ペイロードはドレッドウィングが事を起こそうとしているのに早くから気付いていた。それは彼がクラスベータの一部と通じていたからでもあり、スタースクリームの帰還騒ぎを遠くから見ていたからでもあった。そして何より、ペイロードがドレッドウィングをよく知っていたからだった。
ペイロードは彼の望みを、満たされない思いを知っていた。それを長い間近くで見ていたのだ。彼の望みが純粋すぎるあまりに歪んでいくのも。
長年の野望を果たさんとするスタースクリームを引きずり降ろす。
それでいいのか、とは聞かなかった。最早そんな問は意味がないところまで来ている。スタースクリームは自らドレッドウィングを突き放し、この道を選ばせたようなものだ。

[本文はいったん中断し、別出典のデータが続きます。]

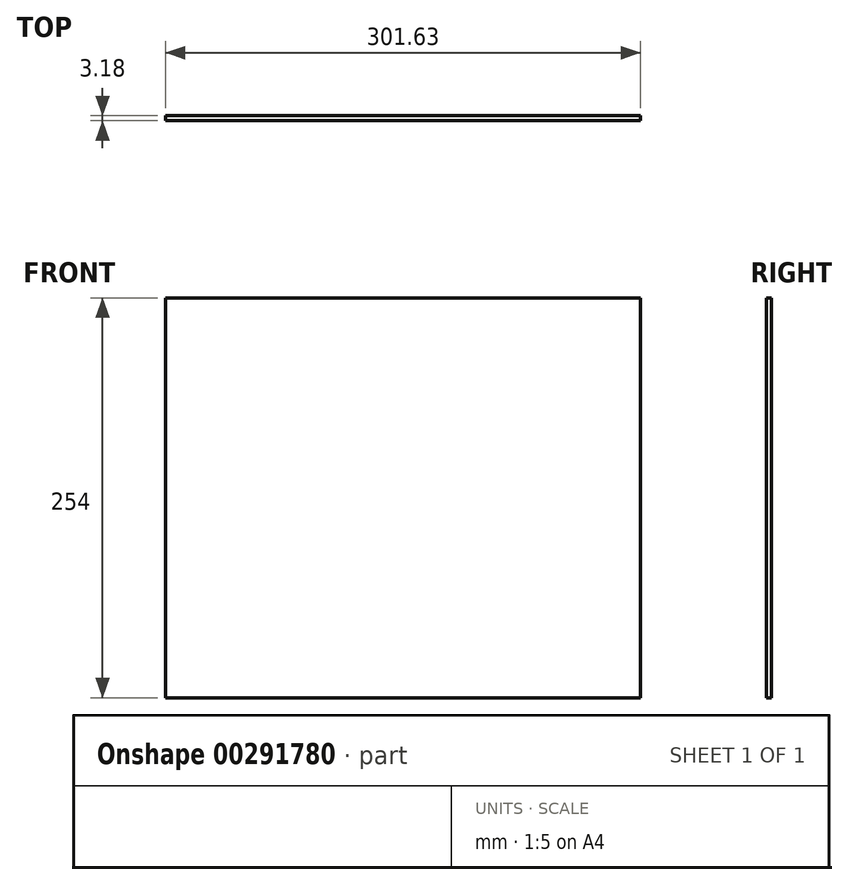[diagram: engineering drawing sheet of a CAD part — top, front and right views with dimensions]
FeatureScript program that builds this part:
annotation { "Feature Type Name" : "Feature", "Feature Type Description" : "" }
export const myFeature = defineFeature(function(context is Context, id is Id, definition is map)
    precondition{}
    {
        {
            var Q0;
            Q0=qCreatedBy(makeId("Front.planeOp"),FACE);
            var sketch = newSketch(context, id + "F0", { "sketchPlane" : qUnion([Q0])});
            skLineSegment(sketch, "E0.bottom", {"start": v(-457.2, -215.56) * mm, "end": v(-155.57, -215.56) * mm});
            skLineSegment(sketch, "E0.top", {"start": v(-457.2, -469.56) * mm, "end": v(-155.57, -469.56) * mm});
            skLineSegment(sketch, "E0.left", {"start": v(-457.2, -215.56) * mm, "end": v(-457.2, -469.56) * mm});
            skLineSegment(sketch, "E0.right", {"start": v(-155.57, -215.56) * mm, "end": v(-155.57, -469.56) * mm});
            skSolve(sketch);
        }
        {
            var Q0;
            Q0=makeQuery(id+"F0.imprint","IMPRINT",FACE,{"disambiguationData":[TD([[makeQuery(id+"F0.imprint","IMPRINT",EDGE,{"derivedFrom":sQuery(id+"F0.wireOp",EDGE,"E0.bottom")}),-1.0]])]});
            extrude(context, id + "F1", {"entities" : qUnion([Q0]), "endBound" : BoundingType.SYMMETRIC, "depth" : 3.17 * mm});
        }
    });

スタースクリームが命じれば、ドレッドウィングは何でもした。彼が求めた見返りはほんの僅かなもので、でも決して与えられることがなかった。スタースクリームがそれに気付いていたのかは知らない。もし、気付いていたのに無視していたのであれば、この結末は自業自得なのかもしれない。もっとも、ドレッドウィングが動いていなければ、ペイロード自身が始めただろう。
一つ息をつくと、ペイロードは笑いを引っ込めて言った。
「俺はお前についていくわけじゃない」
ドレッドウィングは振り返って、じっとペイロードを見つめた。
「そんなこと」
「念のためだ」
「お前は不器用だからな」
真面目な口調に笑いを滲ませ、ドレッドウィングは目を瞬かせた。ペイロード自身とよく似た一つ目は、同じように輝きつつも全く違う熱を奥に抱えている。
「スタースクリームに対しては同じだろ。それだけで構わないさ」
ペイロードは頷いたが、内心では首を横に振っていた。同じではない。ドレッドウィングは憧れ、焦がれた男を殺そうとしている。ペイロードはただ彼の主の妨げになろうとしている男を殺そうとしているだけだ。二つは全く別だ。
ドレッドウィングがそうやって納得しているならば、それで構わない。だが、哀れだと思わずにはいられなかった。